Ivan Marquez, le chef de l’équipe de négociation des Forces armées révolutionnaires de Colombie-Armée du peuple (FARC) aux dialogues de paix avec le gouvernement colombien, a déploré la mort du « révolutionnaire le plus admirable du 20e siècle ».

« Merci Fidel pour votre immense amour pour la Colombie. Que l’Accord de paix de La Havane soit notre hommage posthume », a-t-il dit.

En France, la nouvelle de la mort du leader cubain occupe les unes de la quasi-totalité des médias. Une phrase récurrente : « Le père de la Révolution cubaine est décédé ».

La presse française a dédié des larges espaces au parcours du leader historique de la Révolution cubaine, depuis les luttes pour obtenir l’indépendance définitive de Cuba, jusqu’aux tensions avec les États-Unis, un pays qui, au lendemain du triomphe de la Révolution cubaine, décréta un blocus économique de fer pour tenter de renverser le nouveau gouvernement. Un siège qui dure encore aujourd’hui.

Le quotidien Le Monde a consacré un article pour évoquer les relations étroites entre le leader cubain et de nombreux artistes et intellectuels de renom, comme l’écrivain colombien Gabriel Garcia Marquez et le philosophe français Jean-Paul Sartre.

Par ailleurs, de nombreux médias numériques équatoriens se sont fait l’écho du décès du leader cubain décédé à l’âge de 90 ans, a rapporté l’agence Prensa Latina.

L’agence de presse Andes a publié le texte intégral du discours du président cubain Raul Castro à propos de la mort de son frère.

La version numérique du quotidien équatorien El Telegrafo a consacré plusieurs articles de sa une au leader révolutionnaire cubain, sous le titre : « Adieu au dernier icône politique du 20e siècle ».

« Fidel est un des géants politiques du 20e siècle et sa vie est étroitement liée à l’histoire de son pays », souligne la version électronique du quotidien The Times of India.

Les principaux médias italiens ont aussi consacré leurs principaux espaces au décès du leader historique de la Révolution cubaine, Fidel Castro.

Les agences de presse italiennes AQGIANSA, le portail de la Radio et télévision italienne (RAI) et les plus importants quotidiens tels La RepubblicaCorriere della SeraLa StampaIl Sole 24 Ore, et Il Messagero, entre autres, ont largement relayé la nouvelle sur leurs sites web respectifs.
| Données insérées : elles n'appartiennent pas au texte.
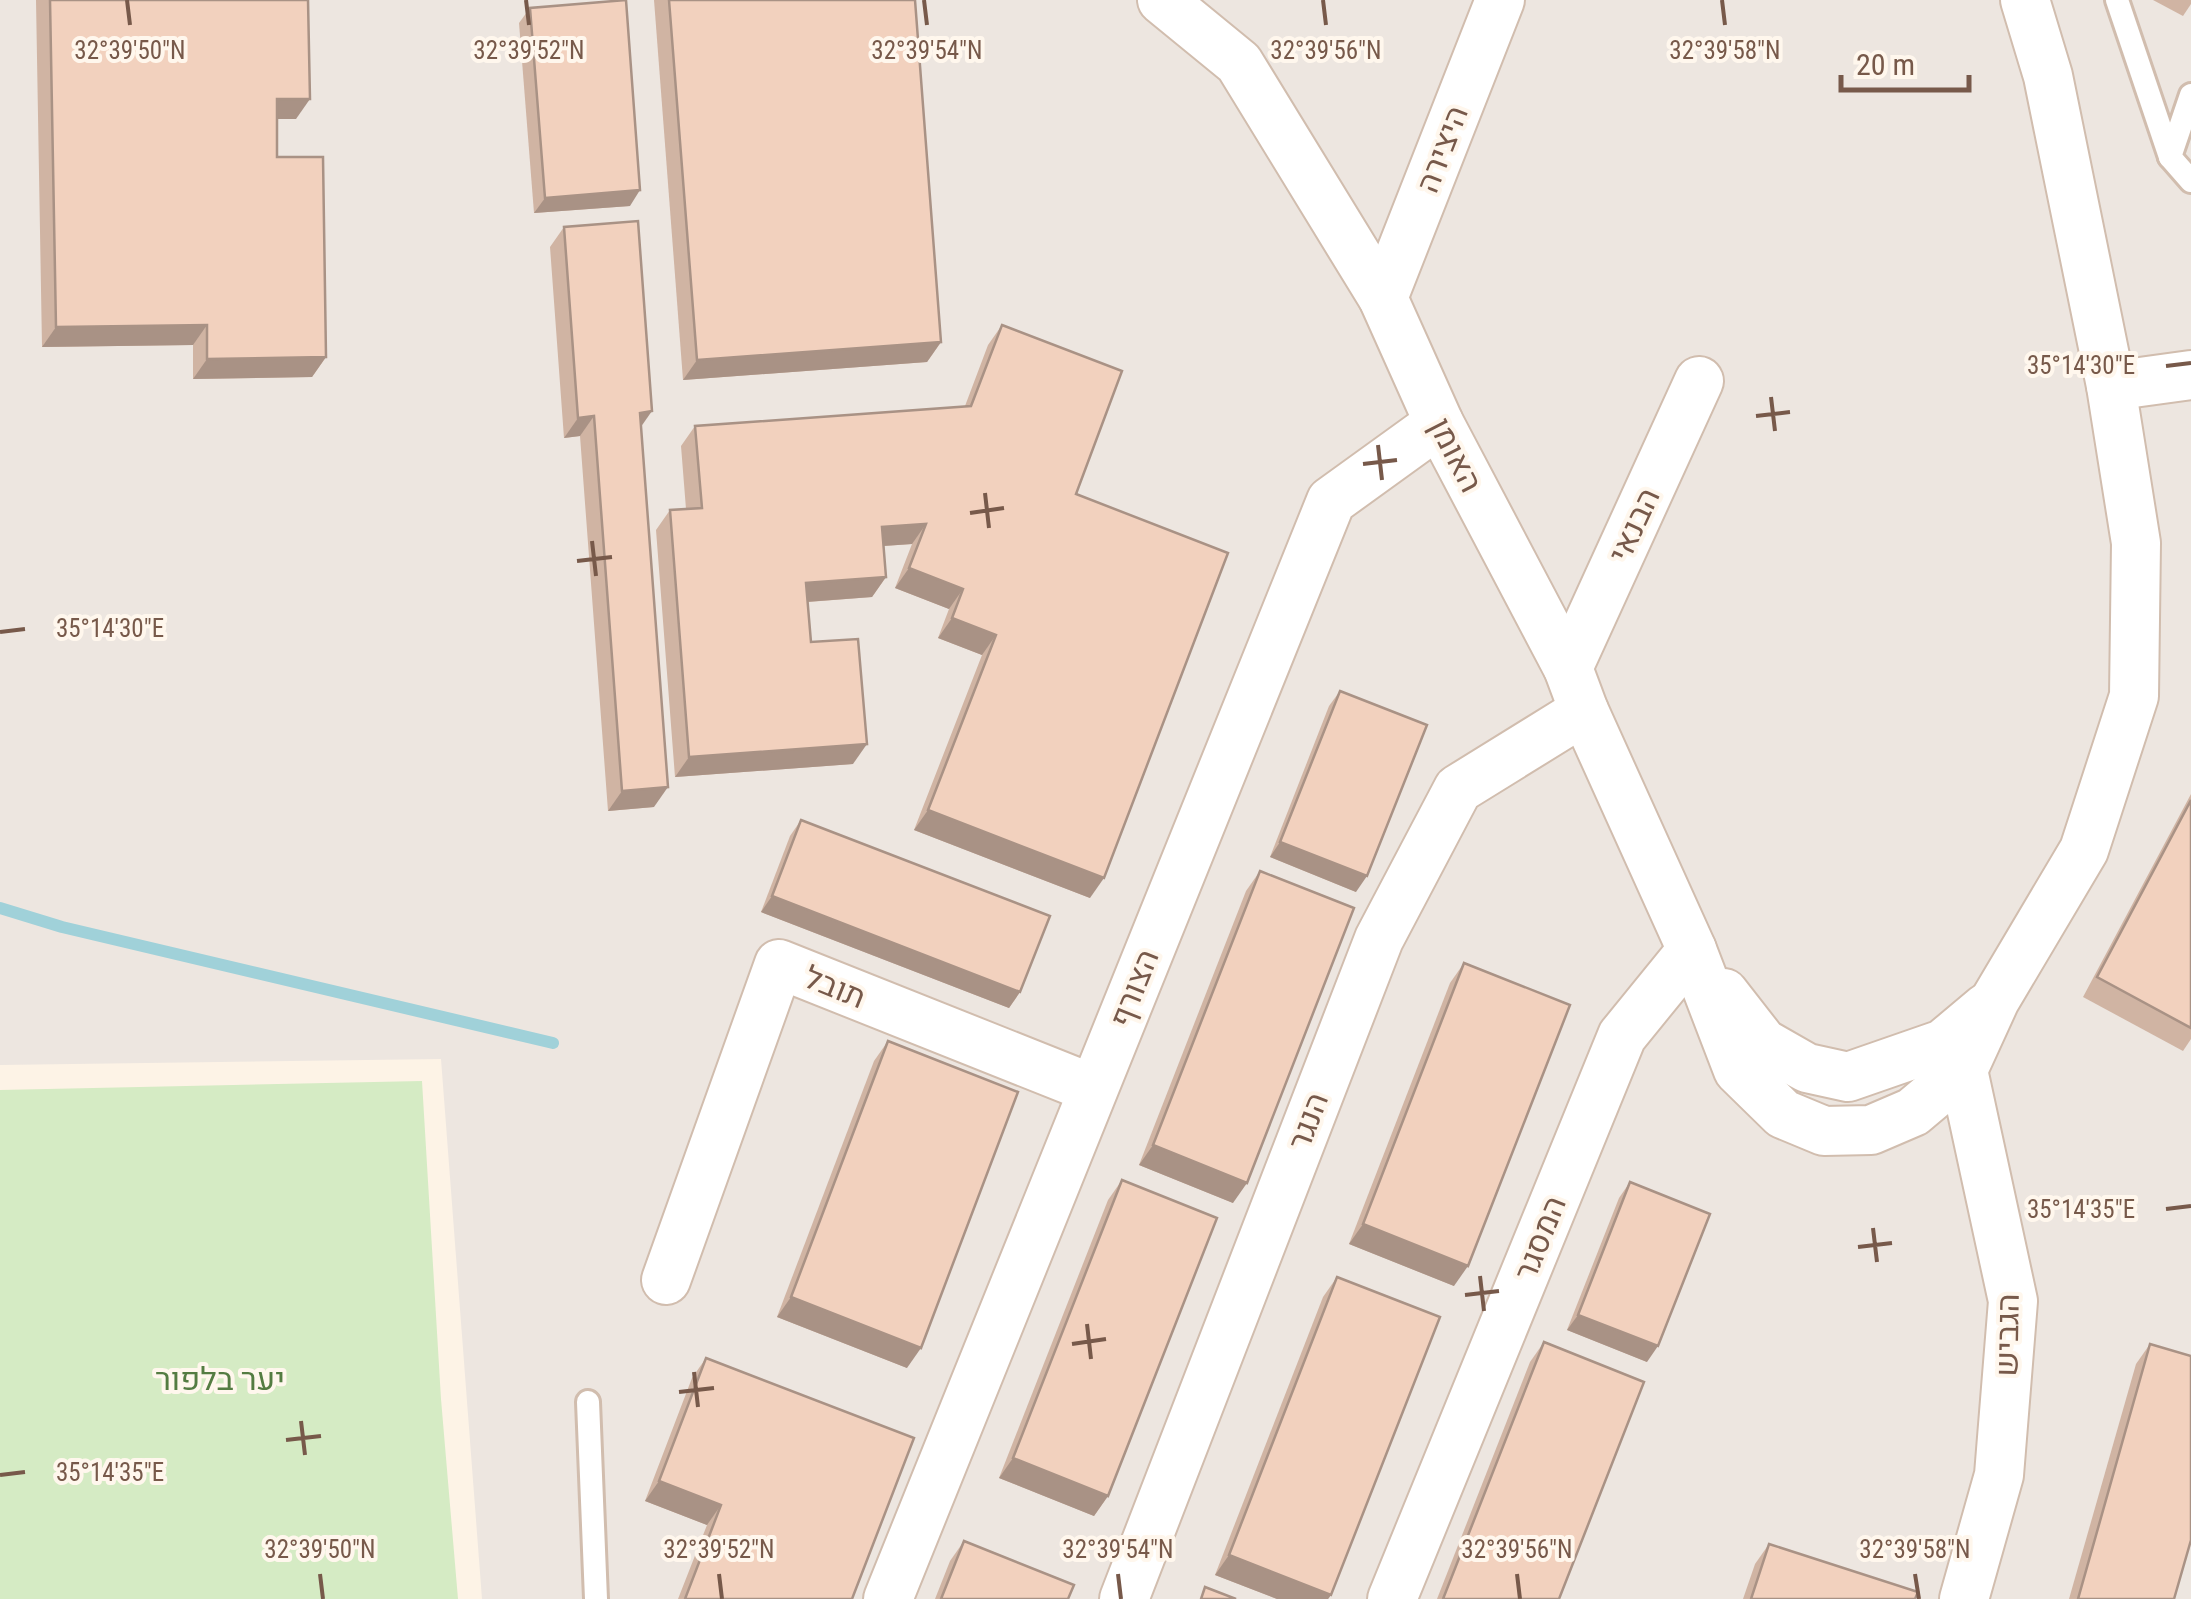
<svg xmlns="http://www.w3.org/2000/svg" width="2191" height="1599" font-family="'Roboto Condensed',Heebo,sans-serif">
	<style>
		.industrial { fill: #ede6e0 }
		.green { fill: #d5ebc4 }
		.lines { fill: none; stroke-linecap: round; stroke-linejoin: round }
		.stream { stroke: #a0d1d9; stroke-width: 12 }
		.service-casing { stroke: #d1bdae; stroke-width: 28 }
		.minor-casing { stroke: #d1bdae; stroke-width: 52 }
		.service { stroke: #fff; stroke-width: 22 }
		.minor { stroke: #fff; stroke-width: 48 }
		.wall { fill: #d0b4a3 }
		.shaded-wall { fill: #a99285 }
		.building { fill: #f2d1be; stroke: #a99285; stroke-width: 2.5 }
		.ticks { fill: none; stroke: #77594a; stroke-width: 4 }
		.labels { text-anchor: middle; dominant-baseline: central; stroke-width: 8; stroke-linejoin: round; paint-order: stroke }
		.street-label { font-size: 32px; fill: #77594a; stroke: #fff7ed }
		.park-label { font-size: 32px; fill: #547c42; stroke: #fff7ed }
		.ticks-label { font-size: 25px; text-anchor: middle; fill: #77594a; stroke: #fff7ed; stroke-width: 8; stroke-linejoin: round; paint-order: stroke }
	</style>
	<rect width="100%" height="100%" fill="#fdf3e6"/>
	<!-- industrial -->
	<polygon class="industrial" points="0,0 2191,0 2191,1599 482,1599 441,1059 0,1065"/>
	<!-- green -->
	<polygon class="green" points="422,1081 441,1399 458,1599 0,1599 0,1090"/>
	<g class="lines">
		<!-- stream -->
		<polyline class="stream" points="0,908 62,927 553,1043"/>
		<defs>
			<g id="service">
				<polyline points="2117,0 2170,157"/>
				<polyline points="2191,95 2170,157 2191,181"/>
				<polyline points="588,1402 596,1599"/>
			</g>
			<g id="minor">
				<polyline points="1162,0 1239,63 1383,298 1439,423 1568,668 1584,711 1692,950 1738,1070 1783,1114 1824,1131 1871,1130 1913,1112 1963,1070 1995,1000 2084,850 2134,696 2136,543 2111,386 2048,76 2025,0"/>
				<polyline points="1383,298 1500,0"/>
				<polyline points="2111,386 2191,375"/>
				<polyline points="1568,668 1699,381"/>
				<polyline points="1724,993 1763,1043 1807,1068 1848,1077 1943,1044 1986,1008"/>
				<polyline points="1963,1070 2013,1301 1999,1475 1964,1599"/>
				<polyline points="666,1280 779,964 1093,1089"/>
				<polyline points="888,1599 1331,501 1439,423"/>
				<polyline points="1124,1599 1379,939 1458,789 1584,711"/>
				<polyline points="1392,1599 1622,1036 1692,950"/>
			</g>
		</defs>
		<!-- service casing -->
		<use href="#service" class="service-casing"/>
		<!-- minor casing -->
		<use href="#minor" class="minor-casing"/>
		<!-- service -->
		<use href="#service" class="service"/>
		<!-- minor -->
		<use href="#minor" class="minor"/>
	</g>
	<!-- wall -->
	<g class="wall">
		<polygon points="36,0 308,0 296,119 277,119 277,157 326,357 312,377 193,379 193,345 42,347"/>
		<polygon points="654,0 915,0 941,342 927,362 683,380"/>
		<polygon points="2153,0 2191,0 2191,4 2183,16"/>
		<polygon points="530,8 630,206 534,213 519,23"/>
		<polygon points="564,227 641,428 654,807 608,811 580,436 564,438 550,247"/>
		<polygon points="1002,325 1076,494 1090,898 914,830 982,655 938,638 949,609 895,588 912,544 884,546 886,577 872,597 808,602 811,642 853,764 675,777 656,530 670,510 686,509 681,446 695,426 965,406 988,345"/>
		<polygon points="1340,691 1356,892 1270,857 1329,706"/>
		<polygon points="2191,794 2191,1039 2183,1051 2083,997"/>
		<polygon points="801,820 1020,992 1009,1008 761,912 790,836"/>
		<polygon points="1260,871 1233,1203 1139,1165 1246,891"/>
		<polygon points="1464,963 1454,1286 1349,1244 1450,983"/>
		<polygon points="888,1041 907,1368 777,1317 874,1061"/>
		<polygon points="1122,1180 1108,1496 1094,1516 999,1478 1108,1200"/>
		<polygon points="1630,1182 1647,1362 1567,1330 1619,1198"/>
		<polygon points="1337,1277 1331,1595 1328,1599 1277,1599 1215,1575 1323,1297"/>
		<polygon points="1544,1342 1559,1599 1437,1599 1530,1362"/>
		<polygon points="2150,1344 2174,1599 2069,1599 2136,1364"/>
		<polygon points="706,1358 852,1599 678,1599 707,1525 645,1501 692,1378"/>
		<polygon points="964,1541 1068,1599 935,1599 950,1561"/>
		<polygon points="1769,1544 1915,1599 1743,1599 1755,1564"/>
	</g>
	<!-- shaded-wall -->
	<g class="shaded-wall">
		<polygon points="277,99 310,99 296,119 263,119"/>
		<polygon points="640,190 630,206 534,213 545,198"/>
		<polygon points="207,325 193,345 42,347 56,327"/>
		<polygon points="941,342 927,362 683,380 697,360"/>
		<polygon points="326,357 312,377 193,379 207,359"/>
		<polygon points="652,411 638,431 640,413"/>
		<polygon points="594,416 580,436 564,438 578,418"/>
		<polygon points="926,524 912,544 868,547 882,527"/>
		<polygon points="909,568 963,589 949,609 895,588"/>
		<polygon points="886,577 872,597 792,603 806,583"/>
		<polygon points="952,618 996,635 982,655 938,638"/>
		<polygon points="867,744 853,764 675,777 689,757"/>
		<polygon points="668,787 654,807 608,811 622,791"/>
		<polygon points="928,810 1104,878 1090,898 914,830"/>
		<polygon points="1280,842 1367,876 1356,892 1270,857"/>
		<polygon points="772,896 1020,992 1009,1008 761,912"/>
		<polygon points="1153,1145 1247,1183 1233,1203 1139,1165"/>
		<polygon points="1363,1224 1468,1266 1454,1286 1349,1244"/>
		<polygon points="791,1297 921,1348 907,1368 777,1317"/>
		<polygon points="1578,1315 1658,1346 1647,1362 1567,1330"/>
		<polygon points="1013,1458 1108,1496 1094,1516 999,1478"/>
		<polygon points="659,1481 721,1505 707,1525 645,1501"/>
		<polygon points="1229,1555 1331,1595 1328,1599 1277,1599 1215,1575"/>
	</g>
	<!-- building -->
	<g class="building">
		<polygon points="50,0 308,0 310,99 277,99 277,157 323,157 326,357 207,359 207,325 56,327"/>
		<polygon points="626,0 640,190 545,198 530,8"/>
		<polygon points="669,0 915,0 941,342 697,360"/>
		<polygon points="638,221 652,411 640,413 668,787 622,791 594,416 578,418 564,227"/>
		<polygon points="1002,325 1122,371 1076,494 1228,553 1104,878 928,810 996,635 952,618 963,589 909,568 926,524 882,527 886,577 806,583 811,642 858,639 867,744 689,757 670,510 702,508 695,426 971,406"/>
		<polygon points="1340,691 1427,725 1367,876 1280,842"/>
		<polygon points="2191,800 2191,1028 2097,977"/>
		<polygon points="801,820 1050,916 1020,992 772,896"/>
		<polygon points="1260,871 1354,908 1247,1183 1153,1145"/>
		<polygon points="1464,963 1570,1005 1468,1266 1363,1224"/>
		<polygon points="888,1041 1018,1092 921,1348 791,1297"/>
		<polygon points="1122,1180 1217,1218 1108,1496 1013,1458"/>
		<polygon points="1630,1182 1710,1214 1658,1346 1578,1315"/>
		<polygon points="1337,1277 1440,1317 1331,1595 1229,1555"/>
		<polygon points="1544,1342 1644,1382 1559,1599 1443,1599"/>
		<polygon points="2150,1344 2191,1356 2191,1540 2174,1599 2078,1599"/>
		<polygon points="706,1358 914,1438 852,1599 685,1599 721,1505 659,1481"/>
		<polygon points="964,1541 1074,1585 1068,1599 941,1599"/>
		<polygon points="1769,1544 1918,1592 1915,1599 1751,1599"/>
		<polygon points="1205,1587 1236,1599 1201,1599"/>
	</g>
	<!-- ticks -->
	<path class="ticks" d="M127,0L130,25M526,0L529,25M924,0L927,25M1323,0L1326,25M1722,0L1725,25M2166,366L2191,363M1771,397L1775,431M1756,416L1790,412M1378,445L1382,480M1363,464L1397,460M985,493L989,528M970,513L1004,508M592,541L596,576M577,561L612,557M0,632L25,629M2166,1209L2191,1206M1873,1228L1877,1262M1858,1247L1892,1243M1480,1276L1484,1311M1465,1295L1499,1291M1087,1324L1091,1359M1072,1344L1106,1339M694,1372L698,1407M679,1392L714,1388M301,1421L305,1455M286,1440L321,1436M0,1475L25,1472M320,1574L323,1599M719,1574L722,1599M1118,1574L1121,1599M1517,1574L1520,1599M1915,1574L1919,1599"/>
	<g class="labels">
		<!-- street labels -->
		<g class="street-label">
			<text transform="translate(1442 149) rotate(-69)">היצירה</text>
			<text transform="translate(1456 455) rotate(63)">האומן</text>
			<text transform="translate(1634 525) rotate(-65)">הבנאי</text>
			<text transform="translate(835 987) rotate(22)">תובל</text>
			<text transform="translate(1134 988) rotate(-68)">הצורף</text>
			<text transform="translate(1308 1121) rotate(-69)">הנגר</text>
			<text transform="translate(1540 1238) rotate(-68)">המסגר</text>
			<text transform="translate(2007 1335) rotate(-89)">הגביש</text>
		</g>
		<!-- park labels -->
		<g class="park-label">
			<text x="220" y="1379">יער בלפור</text>
		</g>
	</g>
	<g class="ticks-label">
		<text x="130" y="59">32°39'50"N</text>
		<text x="529" y="59">32°39'52"N</text>
		<text x="927" y="59">32°39'54"N</text>
		<text x="1326" y="59">32°39'56"N</text>
		<text x="1725" y="59">32°39'58"N</text>
		<text x="2081" y="374">35°14'30"E</text>
		<text x="110" y="637">35°14'30"E</text>
		<text x="2081" y="1218">35°14'35"E</text>
		<text x="110" y="1481">35°14'35"E</text>
		<text x="320" y="1558">32°39'50"N</text>
		<text x="719" y="1558">32°39'52"N</text>
		<text x="1118" y="1558">32°39'54"N</text>
		<text x="1517" y="1558">32°39'56"N</text>
		<text x="1915" y="1558">32°39'58"N</text>
	</g>
	<!-- scale -->
	<path d="M1841 75v15h128v-15" fill="none" stroke="#77594a" stroke-width="5"/>
	<text x="1856" y="75" font-size="30" fill="#77594a" stroke="#fff7ed" stroke-width="8" paint-order="stroke">20 m</text>
</svg>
Le quotidien La Jornada, l’un des journaux au plus fort tirage du Mexique, titrait à sa une : « Mort de Fidel Castro, le leader de la Révolution cubaine et figure centrale du 20e siècle ».

Au Mexique également, le quotidien Excelsior s’est emparé de la triste nouvelle, qui a été rendue publique par le président cubain Raul Castro lors d’une allocution télévisée.

Des médias colombiens ont également réagi à la nouvelle du décès du leader révolutionnaire cubain.

L’influente revue Semana a souligné dans sa page Web que le président Raul Castro en personne avait annoncé la mort de son frère et leader de la Révolution cubaine, dans une brève allocution télévisée.

Le journal El Tiempo, de Bogota, la capitale colombienne, dans sa version numérique, s’est également fait l’écho de la nouvelle.

Par ailleurs, les chaînes de télévision RCNNoticias 24 et Cable Noticias, entre autres, après avoir interrompu leurs transmissions, a repris leurs émissions pour diffuser des interviews et des reportages sur la vie et l’œuvre de Fidel Castro.

L’ancienne congressiste et militante des droits de l’Homme colombienne Piedad Cordova, a écrit : « Commandant Fidel Castro, non seulement vous avez écrit l’Histoire : vous être l’Histoire. Hasta Siempre, Comandante ! ».